Moving on to labor and jobs, it is not clear that Trump or his senior advisors are aware how labor unions emerged as a force in America, and how corporate America reacted to workers’ efforts to get protection for themselves and their children from abusive working conditions. Nor do they seem to be aware that trying to restore dirty energy (mainly coal) to its former place of prominence flies in the face of irreversible global forces of technological change that have been at work since before the Great Depression. It is an illusion that the American economy can be massively stimulated by restoring the old ways of doing work. Those who believed Trump’s promises made to Rust Belt workers and voted Trump into leadership of the Free World are going to be massively disappointed.
There are two books I am referencing. One is From the Folks Who Brought You the Weekend from 2001. The back cover sums it up: “… the historic efforts of working people to win the rights we take for granted today: basic health and safety standards in the workplace, fair on-the-job treatment for men and women, the minimum wage, and even the weekend itself.” Yes, even the weekend itself. These features of modern life were once not provided to most working people.
The other work that would provide an even broader education is Freedom From Fear: The American People in Depression and War, 1929-1945, David M. Kennedy’s Pulitzer Prize winning history published in 1999. The first few chapters may pique the interest of Trump’s advisors who are not mentally blocked to new information that powerfully shows how and why our society and government are structured as they are.
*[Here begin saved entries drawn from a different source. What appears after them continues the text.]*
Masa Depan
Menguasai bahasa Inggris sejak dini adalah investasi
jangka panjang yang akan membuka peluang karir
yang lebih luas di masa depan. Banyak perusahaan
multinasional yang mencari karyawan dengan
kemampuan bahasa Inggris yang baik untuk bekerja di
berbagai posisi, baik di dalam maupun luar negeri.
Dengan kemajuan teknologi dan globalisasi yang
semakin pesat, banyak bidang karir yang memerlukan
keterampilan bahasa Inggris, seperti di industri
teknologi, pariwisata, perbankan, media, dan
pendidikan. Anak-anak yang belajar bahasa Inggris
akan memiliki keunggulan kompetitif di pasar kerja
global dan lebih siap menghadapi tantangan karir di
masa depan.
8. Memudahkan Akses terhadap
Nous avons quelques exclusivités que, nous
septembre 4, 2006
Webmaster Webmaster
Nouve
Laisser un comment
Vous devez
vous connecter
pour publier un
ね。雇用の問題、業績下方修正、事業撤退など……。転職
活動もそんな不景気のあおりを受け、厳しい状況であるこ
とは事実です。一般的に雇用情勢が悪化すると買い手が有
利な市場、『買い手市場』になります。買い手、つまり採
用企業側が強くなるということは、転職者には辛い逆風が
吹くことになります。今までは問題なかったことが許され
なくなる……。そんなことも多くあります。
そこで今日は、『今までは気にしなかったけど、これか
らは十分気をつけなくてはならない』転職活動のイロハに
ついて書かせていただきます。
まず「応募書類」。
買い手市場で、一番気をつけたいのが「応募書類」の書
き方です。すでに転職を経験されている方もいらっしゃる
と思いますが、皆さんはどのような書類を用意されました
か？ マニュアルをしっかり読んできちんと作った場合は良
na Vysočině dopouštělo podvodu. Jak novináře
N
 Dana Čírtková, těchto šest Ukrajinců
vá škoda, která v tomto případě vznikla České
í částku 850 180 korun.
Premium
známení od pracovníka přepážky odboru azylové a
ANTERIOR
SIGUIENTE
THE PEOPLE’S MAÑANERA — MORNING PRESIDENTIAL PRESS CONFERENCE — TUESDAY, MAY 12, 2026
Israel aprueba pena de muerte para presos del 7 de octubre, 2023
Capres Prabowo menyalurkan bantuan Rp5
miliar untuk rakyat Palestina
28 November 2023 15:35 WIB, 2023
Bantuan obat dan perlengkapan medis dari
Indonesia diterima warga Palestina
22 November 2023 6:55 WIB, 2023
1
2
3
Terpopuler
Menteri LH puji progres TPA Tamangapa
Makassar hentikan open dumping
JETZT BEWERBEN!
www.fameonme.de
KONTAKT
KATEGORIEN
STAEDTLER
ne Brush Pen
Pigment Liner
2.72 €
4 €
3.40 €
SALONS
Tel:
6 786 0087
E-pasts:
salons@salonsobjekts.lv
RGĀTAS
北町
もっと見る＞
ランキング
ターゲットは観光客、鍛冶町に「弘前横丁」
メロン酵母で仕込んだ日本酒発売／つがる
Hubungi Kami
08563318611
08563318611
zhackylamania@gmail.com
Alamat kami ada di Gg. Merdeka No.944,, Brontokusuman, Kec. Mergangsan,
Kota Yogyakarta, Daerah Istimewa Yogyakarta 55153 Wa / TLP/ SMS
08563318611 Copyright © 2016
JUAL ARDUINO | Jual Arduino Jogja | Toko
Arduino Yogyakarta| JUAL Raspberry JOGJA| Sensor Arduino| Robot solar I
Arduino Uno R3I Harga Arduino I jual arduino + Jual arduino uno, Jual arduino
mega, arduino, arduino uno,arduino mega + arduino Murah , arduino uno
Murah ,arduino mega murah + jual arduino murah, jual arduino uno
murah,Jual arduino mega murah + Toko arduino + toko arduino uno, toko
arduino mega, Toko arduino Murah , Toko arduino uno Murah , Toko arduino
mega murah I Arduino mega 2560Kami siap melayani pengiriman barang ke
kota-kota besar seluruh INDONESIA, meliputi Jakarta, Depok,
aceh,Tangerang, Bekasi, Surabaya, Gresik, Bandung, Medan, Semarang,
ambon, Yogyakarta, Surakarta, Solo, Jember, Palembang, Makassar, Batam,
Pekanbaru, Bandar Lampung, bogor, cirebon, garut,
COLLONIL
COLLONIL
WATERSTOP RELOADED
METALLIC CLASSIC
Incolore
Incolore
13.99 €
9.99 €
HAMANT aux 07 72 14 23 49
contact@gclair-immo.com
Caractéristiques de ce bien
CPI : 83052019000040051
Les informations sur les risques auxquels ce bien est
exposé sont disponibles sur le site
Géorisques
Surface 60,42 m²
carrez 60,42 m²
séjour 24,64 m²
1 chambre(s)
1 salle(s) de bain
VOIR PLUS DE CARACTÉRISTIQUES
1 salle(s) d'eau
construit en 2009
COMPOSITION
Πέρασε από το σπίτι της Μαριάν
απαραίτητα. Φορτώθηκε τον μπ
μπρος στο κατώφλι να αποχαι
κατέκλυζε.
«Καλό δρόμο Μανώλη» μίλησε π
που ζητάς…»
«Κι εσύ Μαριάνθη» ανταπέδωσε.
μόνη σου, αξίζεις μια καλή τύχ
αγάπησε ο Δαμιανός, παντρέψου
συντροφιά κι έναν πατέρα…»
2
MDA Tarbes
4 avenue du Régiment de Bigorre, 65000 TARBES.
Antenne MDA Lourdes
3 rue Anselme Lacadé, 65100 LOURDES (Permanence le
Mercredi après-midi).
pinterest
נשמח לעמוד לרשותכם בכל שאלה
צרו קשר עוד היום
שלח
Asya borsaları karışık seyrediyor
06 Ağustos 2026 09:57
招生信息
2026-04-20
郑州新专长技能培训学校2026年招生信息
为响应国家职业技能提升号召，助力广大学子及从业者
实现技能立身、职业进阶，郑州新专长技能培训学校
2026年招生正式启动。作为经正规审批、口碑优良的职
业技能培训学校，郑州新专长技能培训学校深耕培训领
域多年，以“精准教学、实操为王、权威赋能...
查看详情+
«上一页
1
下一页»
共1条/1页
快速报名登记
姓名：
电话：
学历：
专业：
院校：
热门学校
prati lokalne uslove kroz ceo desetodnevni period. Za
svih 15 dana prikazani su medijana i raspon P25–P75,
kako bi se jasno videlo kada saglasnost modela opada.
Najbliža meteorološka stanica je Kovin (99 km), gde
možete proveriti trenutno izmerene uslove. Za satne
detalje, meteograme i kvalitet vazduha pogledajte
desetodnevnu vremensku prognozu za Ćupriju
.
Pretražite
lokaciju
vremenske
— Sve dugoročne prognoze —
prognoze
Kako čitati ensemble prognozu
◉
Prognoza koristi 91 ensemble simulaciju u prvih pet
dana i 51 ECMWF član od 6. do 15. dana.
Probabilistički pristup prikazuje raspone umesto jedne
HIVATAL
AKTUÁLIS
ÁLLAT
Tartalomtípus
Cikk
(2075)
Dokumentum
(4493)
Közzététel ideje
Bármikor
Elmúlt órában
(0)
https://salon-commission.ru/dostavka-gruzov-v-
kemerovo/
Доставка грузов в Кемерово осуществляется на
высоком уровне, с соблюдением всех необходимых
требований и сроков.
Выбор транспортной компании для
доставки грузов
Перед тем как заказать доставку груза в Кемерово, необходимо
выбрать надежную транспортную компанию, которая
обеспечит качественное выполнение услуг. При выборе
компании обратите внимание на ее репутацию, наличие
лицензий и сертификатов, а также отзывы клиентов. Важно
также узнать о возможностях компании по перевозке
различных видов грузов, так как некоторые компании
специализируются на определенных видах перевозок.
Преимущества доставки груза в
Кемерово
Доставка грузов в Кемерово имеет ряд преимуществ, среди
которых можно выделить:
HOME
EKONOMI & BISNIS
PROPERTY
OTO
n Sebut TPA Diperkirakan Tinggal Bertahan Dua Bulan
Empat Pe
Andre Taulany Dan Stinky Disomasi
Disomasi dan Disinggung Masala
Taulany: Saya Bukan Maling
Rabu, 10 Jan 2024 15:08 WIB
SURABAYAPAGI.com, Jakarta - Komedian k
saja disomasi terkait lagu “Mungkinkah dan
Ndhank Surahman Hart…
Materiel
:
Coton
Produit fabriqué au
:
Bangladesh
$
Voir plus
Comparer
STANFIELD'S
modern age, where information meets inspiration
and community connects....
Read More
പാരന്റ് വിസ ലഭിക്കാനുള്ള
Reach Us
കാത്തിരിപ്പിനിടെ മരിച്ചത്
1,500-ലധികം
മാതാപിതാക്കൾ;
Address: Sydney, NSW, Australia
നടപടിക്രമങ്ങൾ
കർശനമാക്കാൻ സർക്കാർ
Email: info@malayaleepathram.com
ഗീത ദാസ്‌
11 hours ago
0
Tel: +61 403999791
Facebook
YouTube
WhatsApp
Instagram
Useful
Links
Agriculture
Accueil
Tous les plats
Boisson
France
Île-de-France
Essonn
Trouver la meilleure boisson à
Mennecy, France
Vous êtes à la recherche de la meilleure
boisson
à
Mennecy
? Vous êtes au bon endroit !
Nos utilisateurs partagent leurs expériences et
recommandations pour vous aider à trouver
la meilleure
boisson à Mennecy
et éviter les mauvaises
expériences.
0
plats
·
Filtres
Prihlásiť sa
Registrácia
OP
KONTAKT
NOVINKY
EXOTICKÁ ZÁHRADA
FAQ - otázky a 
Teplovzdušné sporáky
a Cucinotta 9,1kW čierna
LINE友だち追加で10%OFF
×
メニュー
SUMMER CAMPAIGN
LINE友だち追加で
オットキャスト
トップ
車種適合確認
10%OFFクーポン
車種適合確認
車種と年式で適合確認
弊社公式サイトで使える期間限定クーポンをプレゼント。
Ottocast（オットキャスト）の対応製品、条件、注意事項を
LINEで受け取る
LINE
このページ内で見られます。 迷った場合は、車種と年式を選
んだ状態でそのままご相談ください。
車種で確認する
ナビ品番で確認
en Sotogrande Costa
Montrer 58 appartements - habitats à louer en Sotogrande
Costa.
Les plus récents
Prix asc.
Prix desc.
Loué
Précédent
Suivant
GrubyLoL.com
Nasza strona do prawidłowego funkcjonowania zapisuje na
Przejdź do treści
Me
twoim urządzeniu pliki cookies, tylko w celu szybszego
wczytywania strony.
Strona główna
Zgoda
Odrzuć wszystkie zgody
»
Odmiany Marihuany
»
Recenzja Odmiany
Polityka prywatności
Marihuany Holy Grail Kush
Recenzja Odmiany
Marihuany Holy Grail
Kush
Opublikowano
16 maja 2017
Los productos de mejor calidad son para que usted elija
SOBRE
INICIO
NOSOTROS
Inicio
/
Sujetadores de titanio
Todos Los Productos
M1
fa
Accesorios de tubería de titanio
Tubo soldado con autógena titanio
Anyone who believes the country’s problems are new products of the Democratic presidency of the past eight years and can be solved by simply unleashing the “free market” are in for a rude awakening.
If they don’t wake up soon, everyone will suffer the most frightful consequences. Completely free markets ignore the Tragedy of the Commons and will create a problem that mankind will not likely be able to resolve by letting businessmen do what they like. And when rising seas encroach on coastal cities, increasingly severe winter storms crush entire states and unprecedented heat waves leave people gasping for relief, the people who only act when there is a profit to be made will be too little too late and too irrelevant.